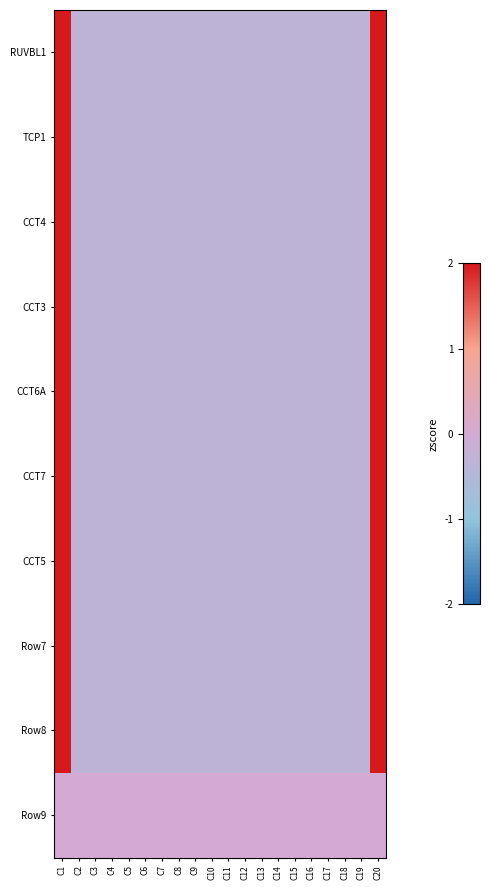

Reading right to left, what are all the values shown in this chart?

RUVBL1: C20=3.0	C19=-0.3	C18=-0.3	C17=-0.3	C16=-0.3	C15=-0.3	C14=-0.3	C13=-0.3	C12=-0.3	C11=-0.3	C10=-0.3	C9=-0.3	C8=-0.3	C7=-0.3	C6=-0.3	C5=-0.3	C4=-0.3	C3=-0.3	C2=-0.3	C1=3.0
TCP1: C20=3.0	C19=-0.3	C18=-0.3	C17=-0.3	C16=-0.3	C15=-0.3	C14=-0.3	C13=-0.3	C12=-0.3	C11=-0.3	C10=-0.3	C9=-0.3	C8=-0.3	C7=-0.3	C6=-0.3	C5=-0.3	C4=-0.3	C3=-0.3	C2=-0.3	C1=3.0
CCT4: C20=3.0	C19=-0.3	C18=-0.3	C17=-0.3	C16=-0.3	C15=-0.3	C14=-0.3	C13=-0.3	C12=-0.3	C11=-0.3	C10=-0.3	C9=-0.3	C8=-0.3	C7=-0.3	C6=-0.3	C5=-0.3	C4=-0.3	C3=-0.3	C2=-0.3	C1=3.0
CCT3: C20=3.0	C19=-0.3	C18=-0.3	C17=-0.3	C16=-0.3	C15=-0.3	C14=-0.3	C13=-0.3	C12=-0.3	C11=-0.3	C10=-0.3	C9=-0.3	C8=-0.3	C7=-0.3	C6=-0.3	C5=-0.3	C4=-0.3	C3=-0.3	C2=-0.3	C1=3.0
CCT6A: C20=3.0	C19=-0.3	C18=-0.3	C17=-0.3	C16=-0.3	C15=-0.3	C14=-0.3	C13=-0.3	C12=-0.3	C11=-0.3	C10=-0.3	C9=-0.3	C8=-0.3	C7=-0.3	C6=-0.3	C5=-0.3	C4=-0.3	C3=-0.3	C2=-0.3	C1=3.0
CCT7: C20=3.0	C19=-0.3	C18=-0.3	C17=-0.3	C16=-0.3	C15=-0.3	C14=-0.3	C13=-0.3	C12=-0.3	C11=-0.3	C10=-0.3	C9=-0.3	C8=-0.3	C7=-0.3	C6=-0.3	C5=-0.3	C4=-0.3	C3=-0.3	C2=-0.3	C1=3.0
CCT5: C20=3.0	C19=-0.3	C18=-0.3	C17=-0.3	C16=-0.3	C15=-0.3	C14=-0.3	C13=-0.3	C12=-0.3	C11=-0.3	C10=-0.3	C9=-0.3	C8=-0.3	C7=-0.3	C6=-0.3	C5=-0.3	C4=-0.3	C3=-0.3	C2=-0.3	C1=3.0
Row7: C20=3.0	C19=-0.3	C18=-0.3	C17=-0.3	C16=-0.3	C15=-0.3	C14=-0.3	C13=-0.3	C12=-0.3	C11=-0.3	C10=-0.3	C9=-0.3	C8=-0.3	C7=-0.3	C6=-0.3	C5=-0.3	C4=-0.3	C3=-0.3	C2=-0.3	C1=3.0
Row8: C20=3.0	C19=-0.3	C18=-0.3	C17=-0.3	C16=-0.3	C15=-0.3	C14=-0.3	C13=-0.3	C12=-0.3	C11=-0.3	C10=-0.3	C9=-0.3	C8=-0.3	C7=-0.3	C6=-0.3	C5=-0.3	C4=-0.3	C3=-0.3	C2=-0.3	C1=3.0
Row9: C20=0.0	C19=0.0	C18=0.0	C17=0.0	C16=0.0	C15=0.0	C14=0.0	C13=0.0	C12=0.0	C11=0.0	C10=0.0	C9=0.0	C8=0.0	C7=0.0	C6=0.0	C5=0.0	C4=0.0	C3=0.0	C2=0.0	C1=0.0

————————

### Required work
How many lines of the records contain the word "right"? Reply with the number only.

### Finished task
1